§ **Task objective**
Would you restate the full listing word for word and omit its pictures?

§ **Provided entries**
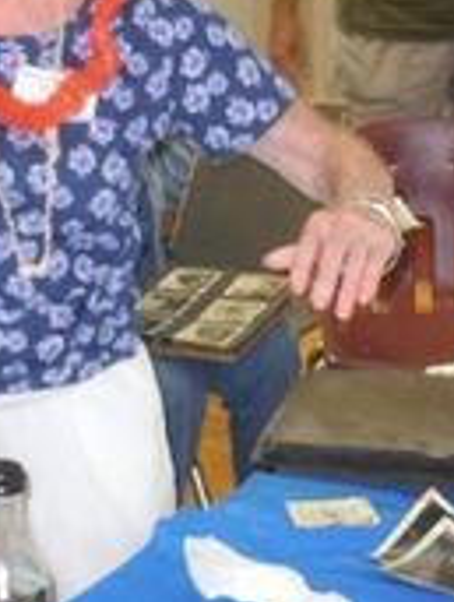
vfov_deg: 18.5
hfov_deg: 14.1
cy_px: 109
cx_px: 116
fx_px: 1829
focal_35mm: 105
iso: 640
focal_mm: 8.1
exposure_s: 1/30
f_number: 4.6
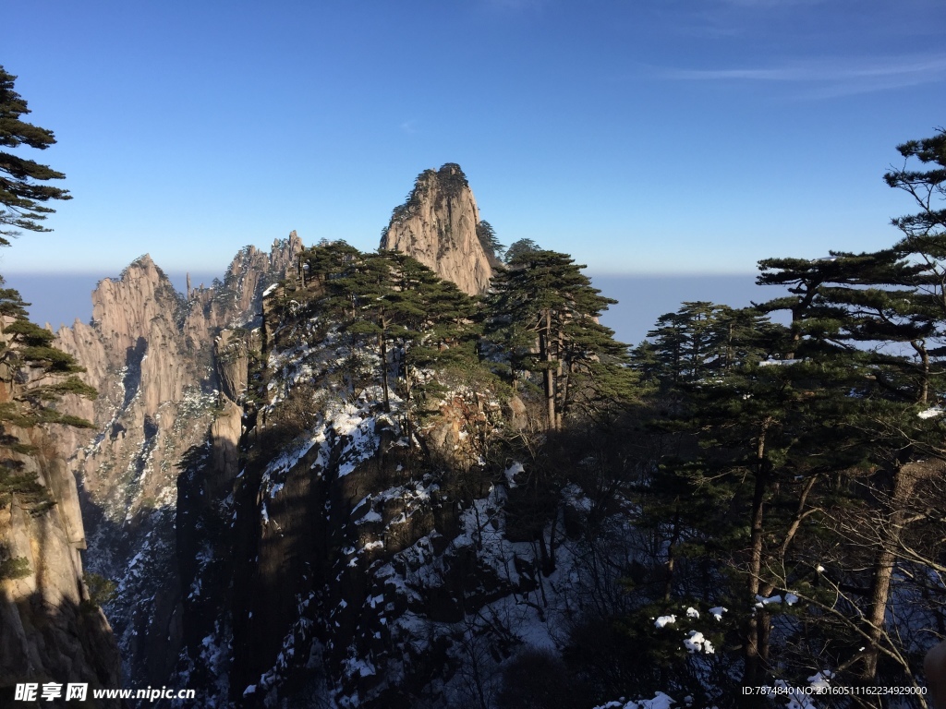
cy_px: 354
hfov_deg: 61.7
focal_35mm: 29
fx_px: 793
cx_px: 473
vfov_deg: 48.2
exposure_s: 1/1319
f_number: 2.2
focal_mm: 4.15
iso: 32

§ **Your response**
vfov_deg: 18.5
hfov_deg: 14.1
cy_px: 109
cx_px: 116
fx_px: 1829
focal_35mm: 105
iso: 640
focal_mm: 8.1
exposure_s: 1/30
f_number: 4.6
cy_px: 354
hfov_deg: 61.7
focal_35mm: 29
fx_px: 793
cx_px: 473
vfov_deg: 48.2
exposure_s: 1/1319
f_number: 2.2
focal_mm: 4.15
iso: 32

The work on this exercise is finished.